Document text »
** BEGIN **

OneCite is a powerful command-line tool and Python library designed to automate the tedious process of citation management. Feed it anything—DOIs, paper titles,arXiv IDs, or even a mix—and get clean, accurate bibliographic entries in return.

> **🚀 OneCite for Web is coming.**
>
> Dropping soon at **[hezhiang.com/onecite](http://hezhiang.com/onecite)**.

[✨ Features](#-features) • [🚀 Quick Start](#-quick-start) • [📖 Advanced Usage](#-advanced-usage) • [🤖 AI Integration](#-ai-assistant-integration-mcp) • [⚙️ Configuration](#️-configuration) • [🤝 Contributing](#-contributing)

---

</div>

## ✨ Features

OneCite is packed with features to streamline your entire academic workflow, from initial search to final formatting.

- 🔍 **Smart Recognition**: Utilizes fuzzy matching against CrossRef and Google Scholar APIs to find the correct reference even from incomplete or slightly inaccurate information.

** END **

What the exercise asks »
Answer these from the OneCite description:
1. What kinds of input can OneCite be given?
2. At what web address is OneCite for Web said to be dropping soon?
3. Against which APIs does Smart Recognition use fuzzy matching?
The entries have no connection to the text above.

Stored rows »
** BEGIN **

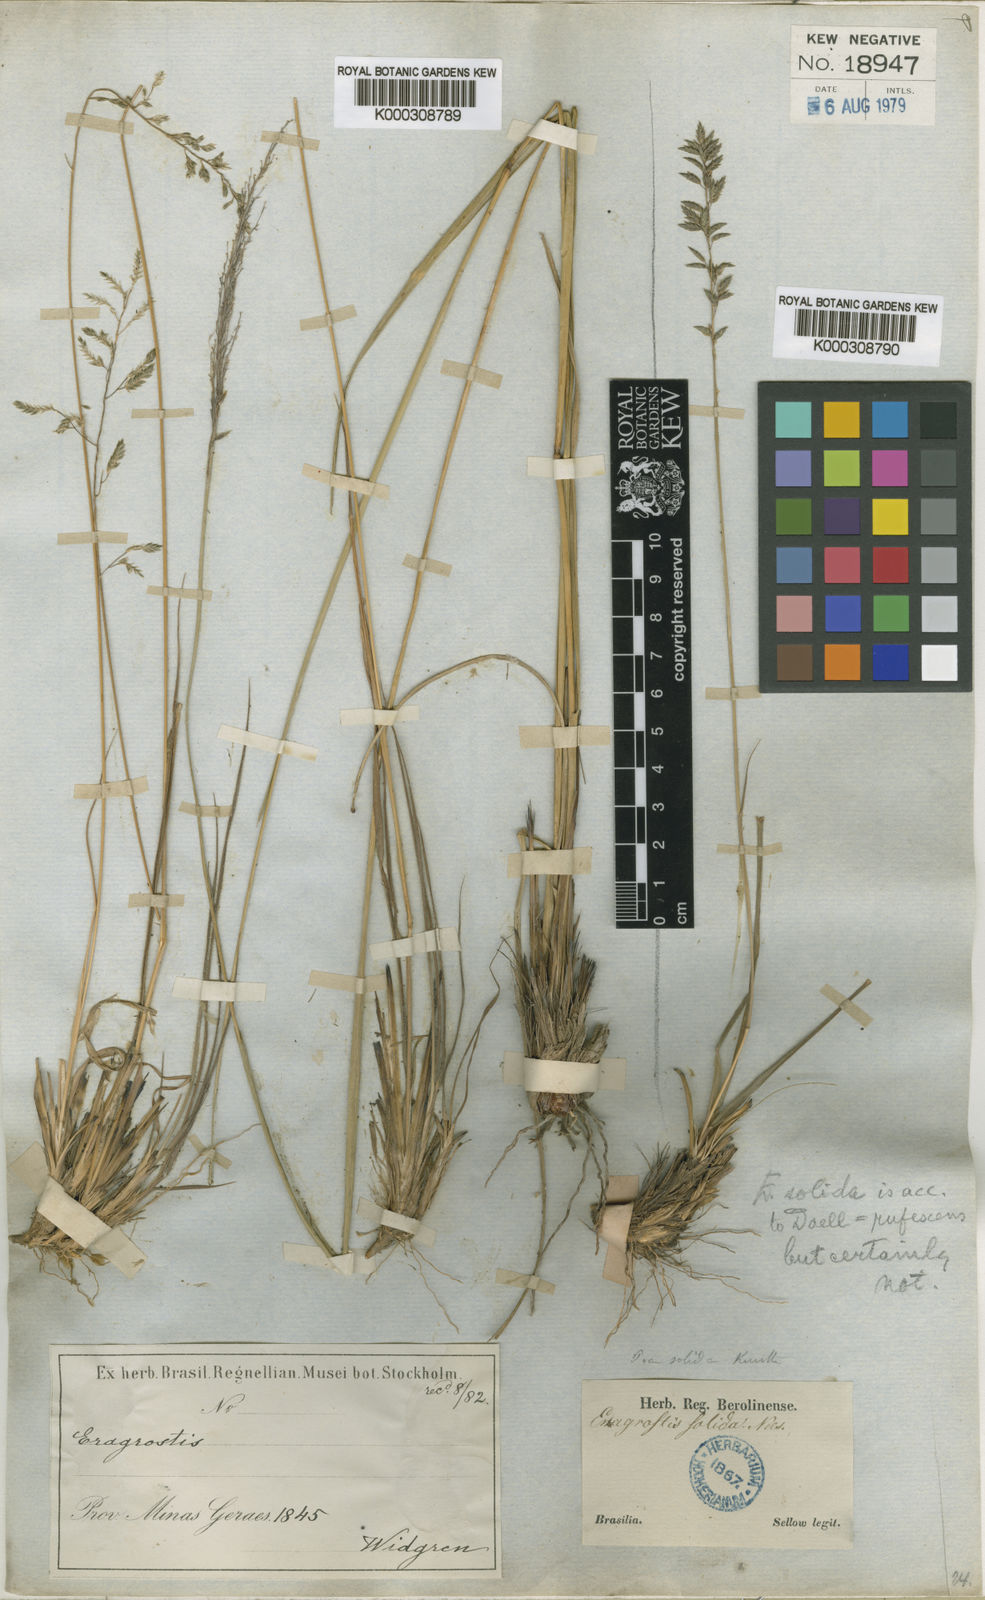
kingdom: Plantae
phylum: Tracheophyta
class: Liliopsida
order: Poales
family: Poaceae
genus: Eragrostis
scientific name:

** END **
** BEGIN **

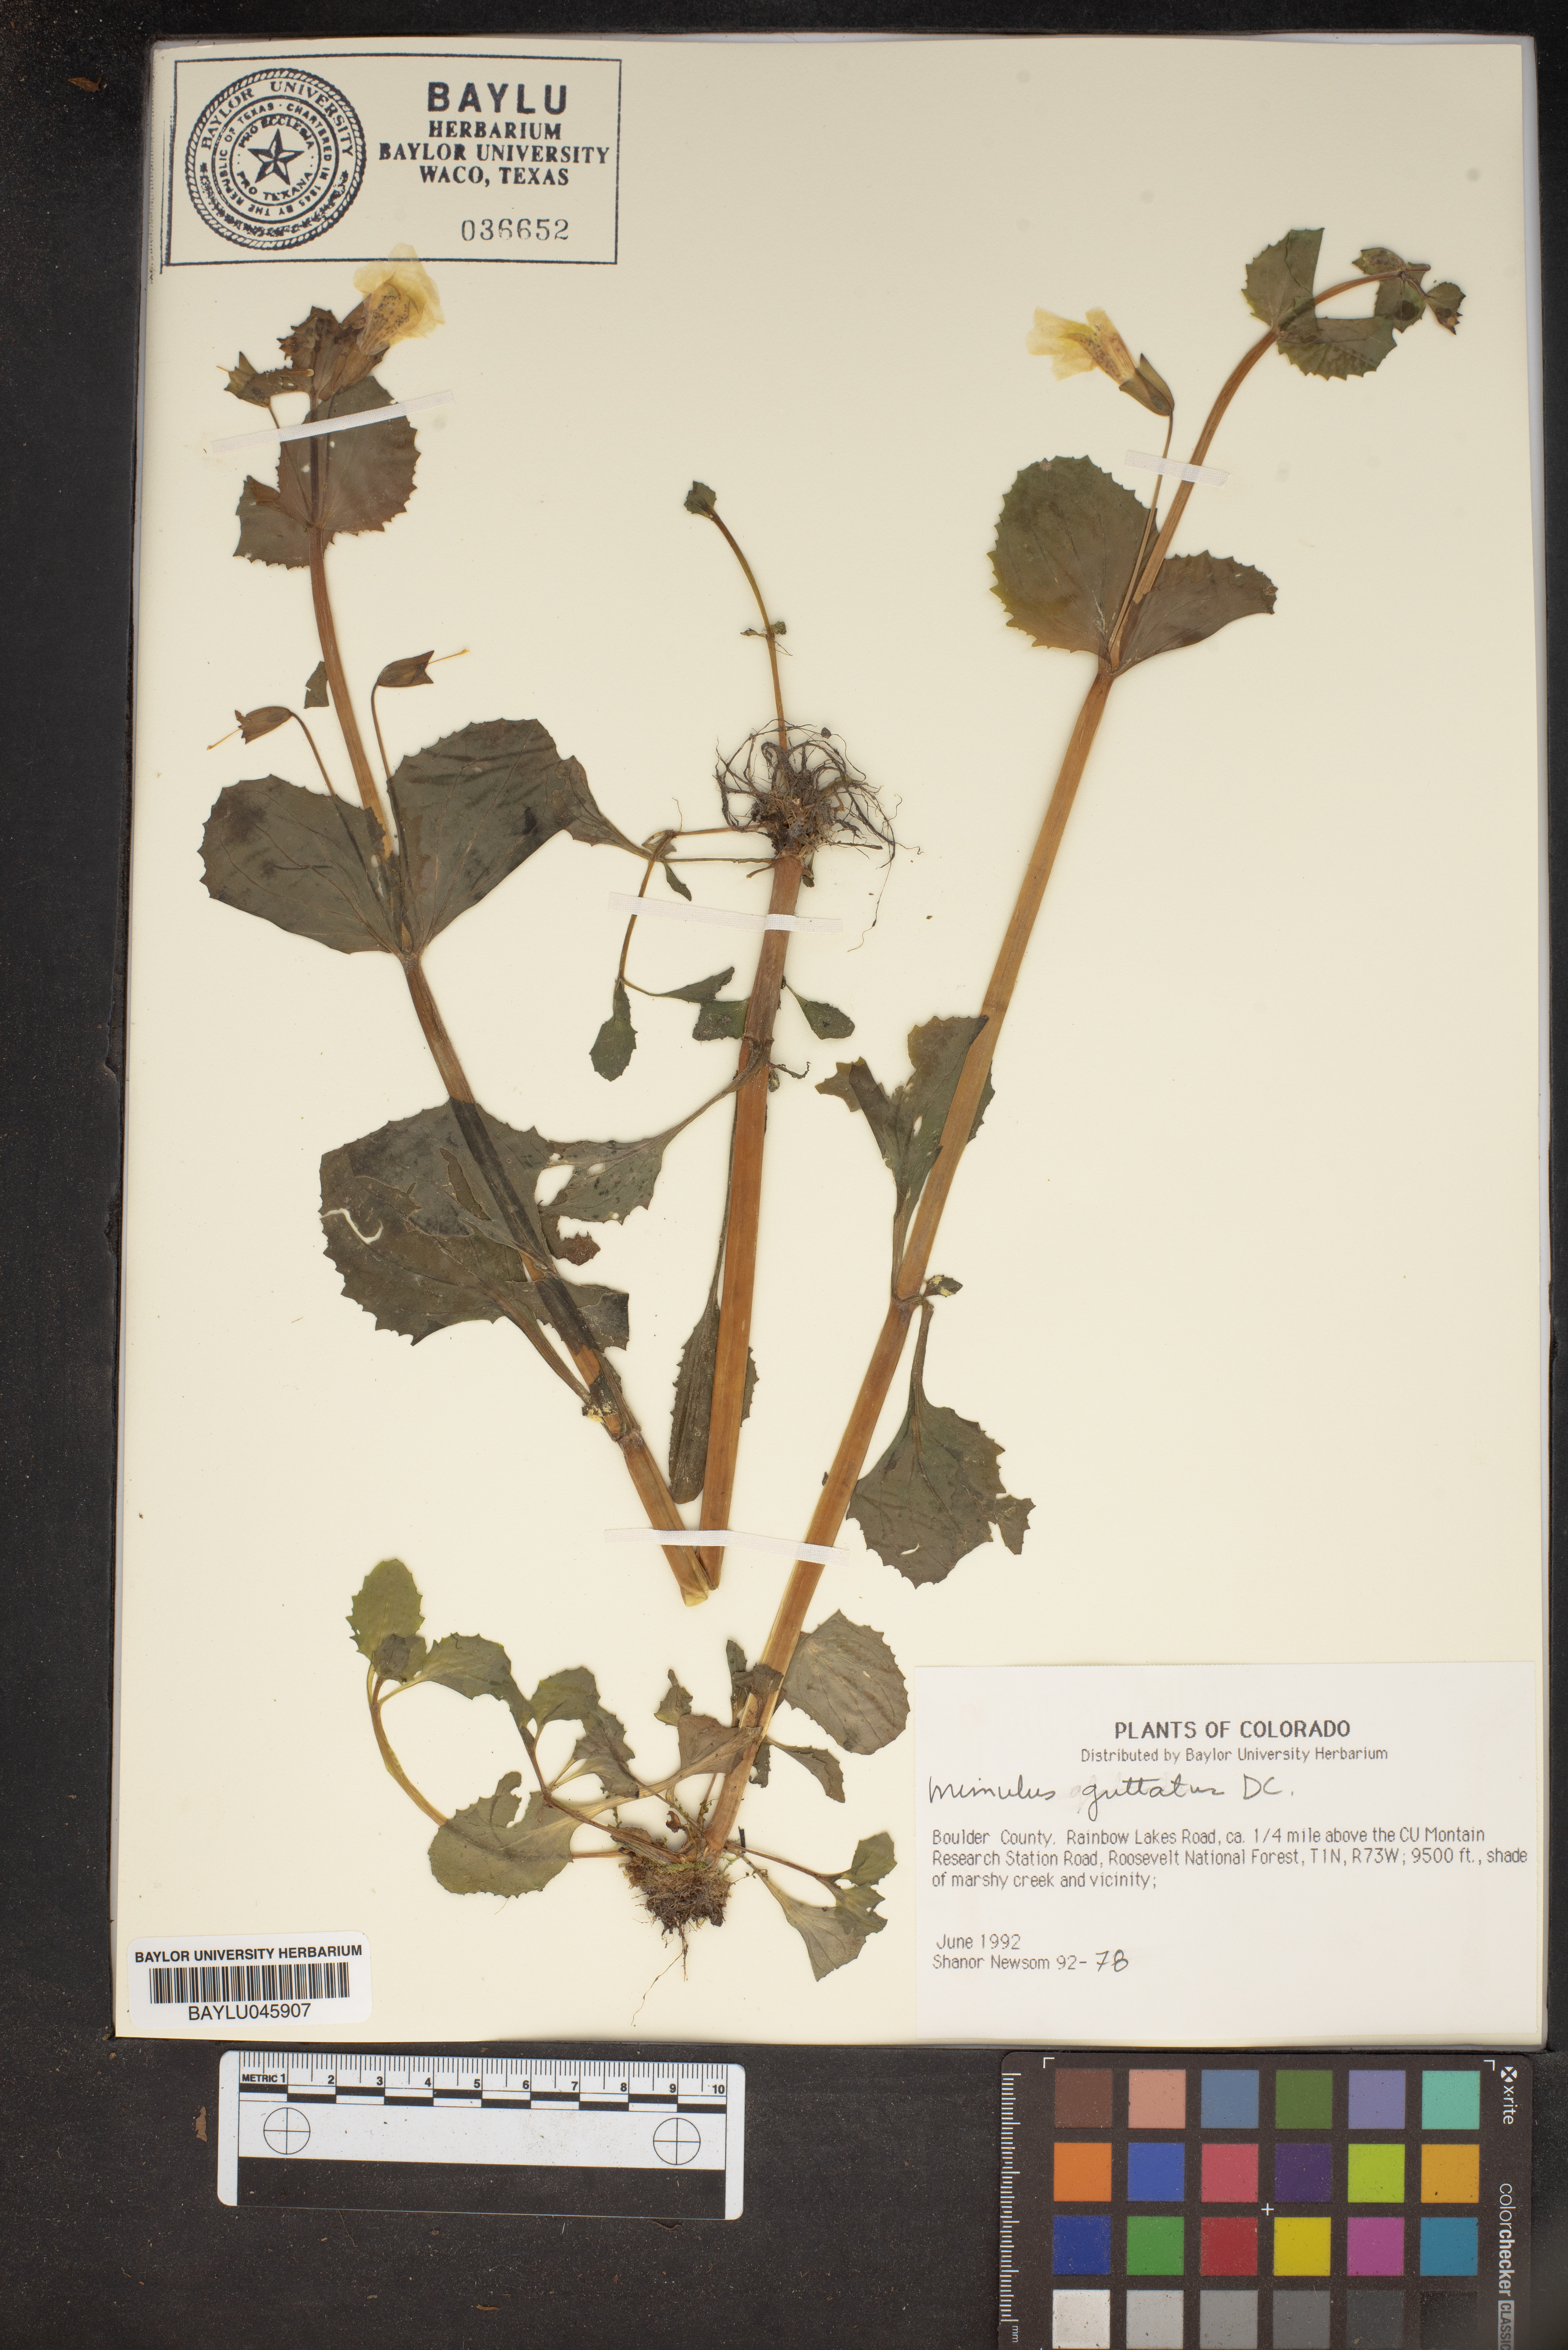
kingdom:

** END **

Reply to the exercise »
1. DOIs, paper titles, arXiv IDs, or a mix of them.
2. hezhiang.com/onecite
3. CrossRef and Google Scholar.